Highlights & Insights¶
- The reverse engineering data generation strategy is highly practical—deducing reasoning from answers with multi-stage verification is applicable to other data-scarce professional fields.
- The discovery of IUPAC knowledge activation is insightful—the utilization of pre-trained knowledge depends on the training data's representation matching the pre-training distribution.
- The RL "Aha moment" confirms the effectiveness of RLVR for reasoning enhancement in specialized domains.
Limitations & Future Work¶
- Training requires 16xH800 GPUs, involving high resource demands.
- The correctness of the reasoning process depends on filtering quality; logical inconsistencies may exist even if the reasoning path is superficially correct.
- Validation is limited to organic molecules/reactions; inorganic chemistry and complex mechanisms remain unexplored.
Related Work & Insights¶
- vs TinyChemVL: Both are chemistry VLMs, but TinyChemVL uses SFT only. ChemVLR enhances reasoning capabilities through RL.

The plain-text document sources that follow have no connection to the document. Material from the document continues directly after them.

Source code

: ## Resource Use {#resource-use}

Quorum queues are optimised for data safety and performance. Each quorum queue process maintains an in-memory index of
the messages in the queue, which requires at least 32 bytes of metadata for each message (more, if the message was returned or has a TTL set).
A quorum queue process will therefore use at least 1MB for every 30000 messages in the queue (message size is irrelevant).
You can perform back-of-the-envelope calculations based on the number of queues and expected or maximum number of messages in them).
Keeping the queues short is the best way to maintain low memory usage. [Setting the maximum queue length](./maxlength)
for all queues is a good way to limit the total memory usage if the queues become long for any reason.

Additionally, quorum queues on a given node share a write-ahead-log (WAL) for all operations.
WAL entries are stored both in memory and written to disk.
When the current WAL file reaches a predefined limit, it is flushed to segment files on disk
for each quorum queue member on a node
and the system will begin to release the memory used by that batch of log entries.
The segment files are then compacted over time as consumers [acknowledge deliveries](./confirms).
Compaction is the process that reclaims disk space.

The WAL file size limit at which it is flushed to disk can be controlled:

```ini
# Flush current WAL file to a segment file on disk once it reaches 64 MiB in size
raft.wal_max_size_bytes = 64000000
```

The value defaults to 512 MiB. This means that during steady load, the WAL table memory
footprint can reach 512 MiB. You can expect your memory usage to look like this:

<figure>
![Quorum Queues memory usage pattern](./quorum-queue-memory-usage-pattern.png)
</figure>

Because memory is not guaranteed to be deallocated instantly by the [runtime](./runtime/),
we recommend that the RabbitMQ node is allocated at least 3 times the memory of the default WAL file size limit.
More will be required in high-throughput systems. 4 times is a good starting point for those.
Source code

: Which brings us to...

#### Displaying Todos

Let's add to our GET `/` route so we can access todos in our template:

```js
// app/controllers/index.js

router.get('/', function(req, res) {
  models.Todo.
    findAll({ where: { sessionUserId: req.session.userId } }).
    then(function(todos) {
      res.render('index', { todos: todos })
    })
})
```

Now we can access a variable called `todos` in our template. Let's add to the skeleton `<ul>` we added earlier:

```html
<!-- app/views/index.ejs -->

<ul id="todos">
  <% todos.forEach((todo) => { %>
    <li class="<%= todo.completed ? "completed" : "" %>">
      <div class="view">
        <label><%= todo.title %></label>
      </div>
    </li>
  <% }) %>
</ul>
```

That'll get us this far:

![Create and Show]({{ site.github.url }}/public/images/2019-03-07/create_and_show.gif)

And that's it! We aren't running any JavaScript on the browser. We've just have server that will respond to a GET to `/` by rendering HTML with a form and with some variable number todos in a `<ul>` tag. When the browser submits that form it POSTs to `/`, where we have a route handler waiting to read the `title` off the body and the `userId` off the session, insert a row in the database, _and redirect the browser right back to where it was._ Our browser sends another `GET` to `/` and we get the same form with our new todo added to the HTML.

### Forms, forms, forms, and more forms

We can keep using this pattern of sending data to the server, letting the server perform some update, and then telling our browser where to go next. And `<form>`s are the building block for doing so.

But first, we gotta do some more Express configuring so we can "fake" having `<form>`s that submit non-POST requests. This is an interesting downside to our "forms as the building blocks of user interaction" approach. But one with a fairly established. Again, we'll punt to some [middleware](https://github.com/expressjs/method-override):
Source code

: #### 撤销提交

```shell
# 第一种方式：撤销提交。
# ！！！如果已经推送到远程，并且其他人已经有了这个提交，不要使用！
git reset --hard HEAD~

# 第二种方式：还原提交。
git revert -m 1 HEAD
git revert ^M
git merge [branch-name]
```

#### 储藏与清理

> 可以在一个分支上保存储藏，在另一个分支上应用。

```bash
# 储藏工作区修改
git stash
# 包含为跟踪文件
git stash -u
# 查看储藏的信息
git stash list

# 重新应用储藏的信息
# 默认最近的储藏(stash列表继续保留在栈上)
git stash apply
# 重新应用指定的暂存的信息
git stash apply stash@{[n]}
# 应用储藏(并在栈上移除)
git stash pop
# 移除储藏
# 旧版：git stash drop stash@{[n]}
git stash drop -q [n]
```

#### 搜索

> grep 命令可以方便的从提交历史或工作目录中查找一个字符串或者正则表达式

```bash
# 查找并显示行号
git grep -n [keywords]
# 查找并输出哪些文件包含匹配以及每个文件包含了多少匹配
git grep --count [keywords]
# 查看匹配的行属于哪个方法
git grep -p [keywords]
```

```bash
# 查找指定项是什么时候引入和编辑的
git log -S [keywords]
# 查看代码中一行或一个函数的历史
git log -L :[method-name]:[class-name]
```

- vs ChemDFM-R/Chem-R: These models enhance reasoning in the text domain; ChemVLR extends this to multimodal visual reasoning.
Rating¶
- Novelty: ⭐⭐⭐⭐ First chemistry reasoning VLM; novel reverse engineering data strategy.
- Experimental Thoroughness: ⭐⭐⭐⭐⭐ Multiple benchmarks, baselines, and detailed ablations.
- Writing Quality: ⭐⭐⭐⭐ Clear description of data construction and training workflows.
- Value: ⭐⭐⭐⭐ Significant contribution to Chemistry AI and scientific reasoning.